(Collected data)
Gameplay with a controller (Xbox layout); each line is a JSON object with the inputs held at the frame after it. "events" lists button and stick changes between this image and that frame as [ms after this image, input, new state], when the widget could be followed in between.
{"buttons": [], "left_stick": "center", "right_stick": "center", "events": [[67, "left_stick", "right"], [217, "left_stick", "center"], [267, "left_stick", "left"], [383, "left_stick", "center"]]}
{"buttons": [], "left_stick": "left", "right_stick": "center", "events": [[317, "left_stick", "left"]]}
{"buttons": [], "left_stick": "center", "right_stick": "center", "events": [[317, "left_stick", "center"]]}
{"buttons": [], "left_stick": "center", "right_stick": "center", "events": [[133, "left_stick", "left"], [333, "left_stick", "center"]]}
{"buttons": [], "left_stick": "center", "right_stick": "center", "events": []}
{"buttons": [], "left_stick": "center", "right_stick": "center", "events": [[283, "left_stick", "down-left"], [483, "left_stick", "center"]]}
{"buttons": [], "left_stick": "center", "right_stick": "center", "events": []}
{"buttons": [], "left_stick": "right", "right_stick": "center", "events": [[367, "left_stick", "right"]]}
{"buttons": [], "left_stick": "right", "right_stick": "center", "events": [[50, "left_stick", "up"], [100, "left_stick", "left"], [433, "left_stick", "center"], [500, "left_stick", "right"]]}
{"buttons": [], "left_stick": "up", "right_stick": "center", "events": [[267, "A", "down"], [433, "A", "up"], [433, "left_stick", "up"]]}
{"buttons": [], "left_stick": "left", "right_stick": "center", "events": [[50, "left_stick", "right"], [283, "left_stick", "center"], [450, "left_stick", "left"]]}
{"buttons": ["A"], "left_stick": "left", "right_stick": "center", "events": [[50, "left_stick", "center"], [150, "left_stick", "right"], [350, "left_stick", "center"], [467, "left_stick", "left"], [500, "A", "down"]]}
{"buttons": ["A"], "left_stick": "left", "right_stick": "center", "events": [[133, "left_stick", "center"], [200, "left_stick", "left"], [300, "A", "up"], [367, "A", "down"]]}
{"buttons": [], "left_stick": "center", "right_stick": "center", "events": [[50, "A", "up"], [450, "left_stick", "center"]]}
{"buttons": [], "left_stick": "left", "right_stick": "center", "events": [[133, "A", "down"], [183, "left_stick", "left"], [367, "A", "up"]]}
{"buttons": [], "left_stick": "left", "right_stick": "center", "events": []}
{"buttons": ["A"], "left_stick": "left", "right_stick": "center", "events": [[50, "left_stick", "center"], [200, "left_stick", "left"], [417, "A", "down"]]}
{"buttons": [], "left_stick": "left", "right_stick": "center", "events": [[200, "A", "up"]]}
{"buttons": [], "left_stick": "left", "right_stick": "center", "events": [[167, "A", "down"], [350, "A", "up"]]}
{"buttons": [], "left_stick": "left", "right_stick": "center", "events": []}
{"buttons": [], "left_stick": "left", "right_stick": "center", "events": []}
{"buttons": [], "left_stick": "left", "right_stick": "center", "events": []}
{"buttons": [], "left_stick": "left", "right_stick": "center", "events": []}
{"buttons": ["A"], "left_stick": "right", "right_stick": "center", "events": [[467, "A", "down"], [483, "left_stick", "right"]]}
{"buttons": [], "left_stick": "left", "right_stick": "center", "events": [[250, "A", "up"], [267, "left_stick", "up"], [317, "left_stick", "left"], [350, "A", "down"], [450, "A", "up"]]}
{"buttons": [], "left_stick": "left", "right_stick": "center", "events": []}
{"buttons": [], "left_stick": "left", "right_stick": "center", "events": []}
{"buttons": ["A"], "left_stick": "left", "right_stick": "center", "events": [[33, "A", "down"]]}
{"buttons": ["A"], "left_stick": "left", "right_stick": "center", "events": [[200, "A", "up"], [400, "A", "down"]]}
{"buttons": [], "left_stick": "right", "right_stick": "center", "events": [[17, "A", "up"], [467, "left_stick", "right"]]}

* [YOUR ASSIGNMENT]
Give back all the records exactly as they stand.

* [WRITTEN RESPONSE]
Gameplay with a controller (Xbox layout); each line is a JSON object with the inputs held at the frame after it. "events" lists button and stick changes between this image and that frame as [ms after this image, input, new state], when the widget could be followed in between.
{"buttons": [], "left_stick": "center", "right_stick": "center", "events": [[67, "left_stick", "right"], [217, "left_stick", "center"], [267, "left_stick", "left"], [383, "left_stick", "center"]]}
{"buttons": [], "left_stick": "left", "right_stick": "center", "events": [[317, "left_stick", "left"]]}
{"buttons": [], "left_stick": "center", "right_stick": "center", "events": [[317, "left_stick", "center"]]}
{"buttons": [], "left_stick": "center", "right_stick": "center", "events": [[133, "left_stick", "left"], [333, "left_stick", "center"]]}
{"buttons": [], "left_stick": "center", "right_stick": "center", "events": []}
{"buttons": [], "left_stick": "center", "right_stick": "center", "events": [[283, "left_stick", "down-left"], [483, "left_stick", "center"]]}
{"buttons": [], "left_stick": "center", "right_stick": "center", "events": []}
{"buttons": [], "left_stick": "right", "right_stick": "center", "events": [[367, "left_stick", "right"]]}
{"buttons": [], "left_stick": "right", "right_stick": "center", "events": [[50, "left_stick", "up"], [100, "left_stick", "left"], [433, "left_stick", "center"], [500, "left_stick", "right"]]}
{"buttons": [], "left_stick": "up", "right_stick": "center", "events": [[267, "A", "down"], [433, "A", "up"], [433, "left_stick", "up"]]}
{"buttons": [], "left_stick": "left", "right_stick": "center", "events": [[50, "left_stick", "right"], [283, "left_stick", "center"], [450, "left_stick", "left"]]}
{"buttons": ["A"], "left_stick": "left", "right_stick": "center", "events": [[50, "left_stick", "center"], [150, "left_stick", "right"], [350, "left_stick", "center"], [467, "left_stick", "left"], [500, "A", "down"]]}
{"buttons": ["A"], "left_stick": "left", "right_stick": "center", "events": [[133, "left_stick", "center"], [200, "left_stick", "left"], [300, "A", "up"], [367, "A", "down"]]}
{"buttons": [], "left_stick": "center", "right_stick": "center", "events": [[50, "A", "up"], [450, "left_stick", "center"]]}
{"buttons": [], "left_stick": "left", "right_stick": "center", "events": [[133, "A", "down"], [183, "left_stick", "left"], [367, "A", "up"]]}
{"buttons": [], "left_stick": "left", "right_stick": "center", "events": []}
{"buttons": ["A"], "left_stick": "left", "right_stick": "center", "events": [[50, "left_stick", "center"], [200, "left_stick", "left"], [417, "A", "down"]]}
{"buttons": [], "left_stick": "left", "right_stick": "center", "events": [[200, "A", "up"]]}
{"buttons": [], "left_stick": "left", "right_stick": "center", "events": [[167, "A", "down"], [350, "A", "up"]]}
{"buttons": [], "left_stick": "left", "right_stick": "center", "events": []}
{"buttons": [], "left_stick": "left", "right_stick": "center", "events": []}
{"buttons": [], "left_stick": "left", "right_stick": "center", "events": []}
{"buttons": [], "left_stick": "left", "right_stick": "center", "events": []}
{"buttons": ["A"], "left_stick": "right", "right_stick": "center", "events": [[467, "A", "down"], [483, "left_stick", "right"]]}
{"buttons": [], "left_stick": "left", "right_stick": "center", "events": [[250, "A", "up"], [267, "left_stick", "up"], [317, "left_stick", "left"], [350, "A", "down"], [450, "A", "up"]]}
{"buttons": [], "left_stick": "left", "right_stick": "center", "events": []}
{"buttons": [], "left_stick": "left", "right_stick": "center", "events": []}
{"buttons": ["A"], "left_stick": "left", "right_stick": "center", "events": [[33, "A", "down"]]}
{"buttons": ["A"], "left_stick": "left", "right_stick": "center", "events": [[200, "A", "up"], [400, "A", "down"]]}
{"buttons": [], "left_stick": "right", "right_stick": "center", "events": [[17, "A", "up"], [467, "left_stick", "right"]]}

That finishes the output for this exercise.